Space partitioning operators in use (highlighted yellow)
Starting with a frame describing the location, orientation, and dimensions of the object being created, you break it down into sub-frames until you reach a point where a single primitive fits exactly, at which point you feed the frame into it generating the geometry needed there.  This aspect of modelling needs a post to its self really :)
Geometry generated by a primitive operator is passed around the graph using a 'Model Segment' data type.  This rather esoteric type is just a way of remembering where in the modelling buffers the vertex and triangle information for that primitive has been put.  A 'combine' operator is available to merge two segments of geometry together so they can be treated as one.  All modelling should result in a single Model Segment output at the top level and it is the geometry enclosed within it that will be displayed.
Part of the appeal (to me at least) of procedural generation is parameterisation.  Anything we build this way can have any aspect of its form exposed as a tweakable parameter.  This may just be the desired size of the object, it might be the thickness of the frame on window, the colour of a building's roof tiles, or the probability of a wonky brick in a wall.  In order for a given parameter to affect the modelling process its value will usually need to be massaged into some other form by using mathematical, conditional, and logic operators.

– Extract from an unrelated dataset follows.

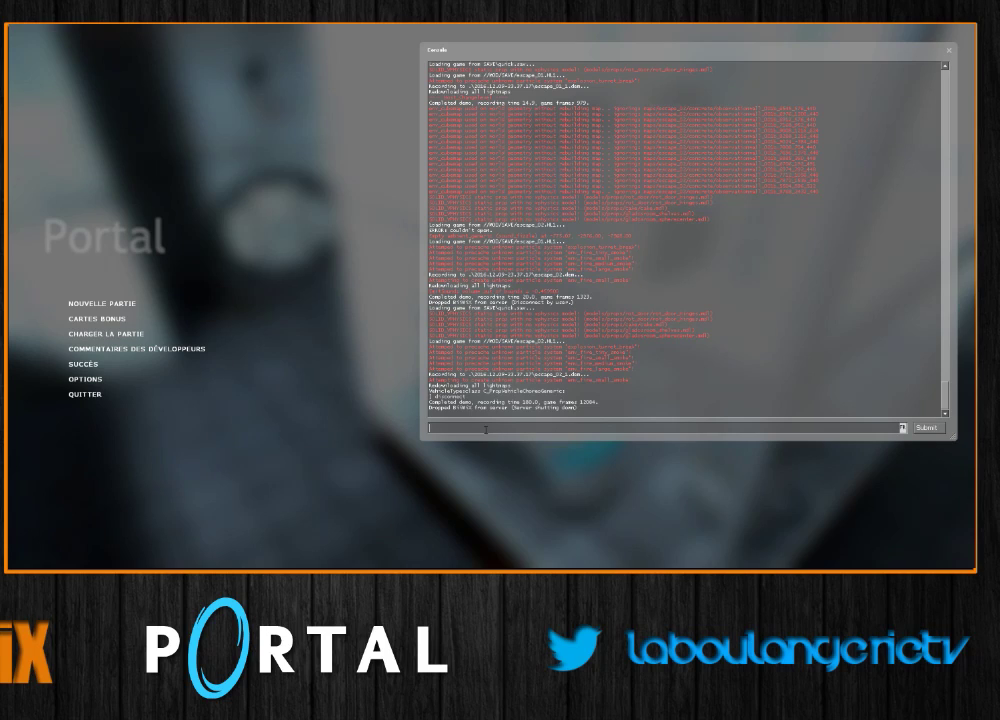
{"keys": ["s"], "mouse": [], "events": [[467, "s", "down"]]}
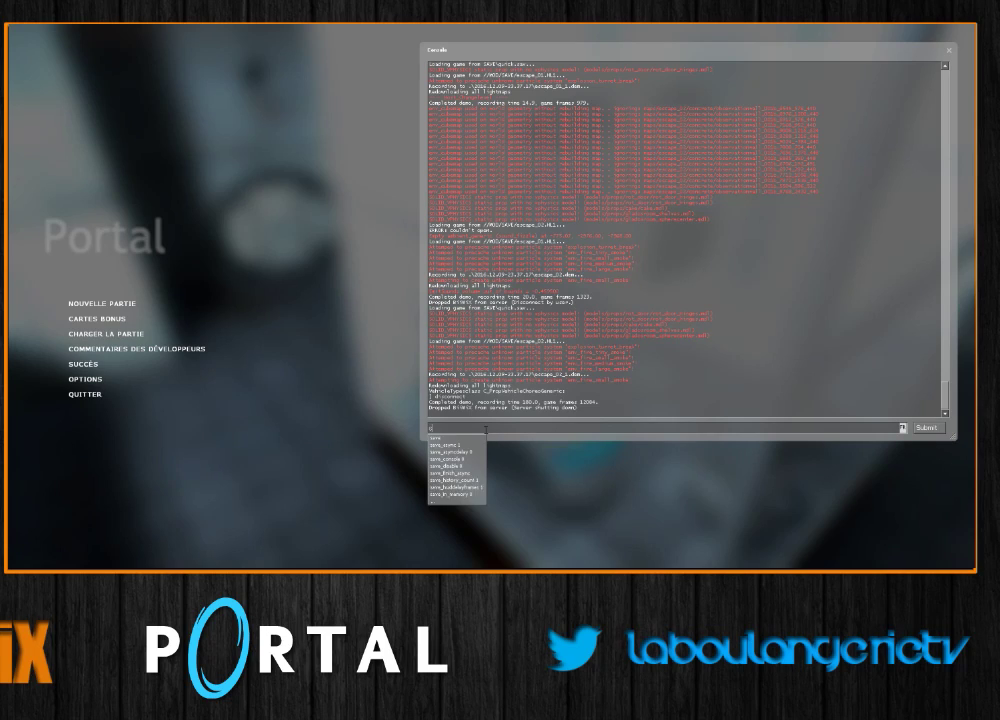
{"keys": [], "mouse": [], "events": [[50, "s", "up"], [250, "v", "down"], [317, "v", "up"]]}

The process of turning procedures into models that can be rendered it called 'synthesis'.  Starting with a root procedure to be viewed in a 3D scene the synthesis engine starts by instantiating it in memory with any input values needed and requests the geometry via the appropriate output.  This triggers instantiation of all the operators within and their interconnections.  Following the 'flow' of the data connections back from the required output and digging down into procedure within procedure all the functionality needed to produce it is executed.  Requests for output values from leaf operators, ones with actual code behind them causes that code to be executed.  Procedures and operators also call upon their inputs which then cause the evaluation to elevate back up to the level above and follow the connections already in place when the containing procedure was evaluated.
Evaluation tree for the table example
Because procedures are instantiated as they are needed, it can support recursion, i.e. a procedure can include instances of itself.  As long as there are 'exit conditions' defined to limit the recursion depth this turns out to be a really useful way to build a lot of structures.  I discovered early on that this can be used to implement arrays of objects by progressively subdividing until the required object size was reached.  I thought I would need array support explicitly but so far recursion has served well in its absence.
A recursive procedure called "Recursive" that includes itself.
Output of the recursion example
To help with scalability and performance, multiple synthesis runs can be performed in parallel on several separate synthesiser instances.
Four synthesisers running in parallel, busy building geometry
Each has its own pre-allocated chunk of memory as working buffer, used in a non-freeing manner and only reset at the end of each run.  This makes allocation of parameters, values, operator state, and any intermediate data extremely fast and all values effectively immutable, simplifying the operator graph evaluation logic.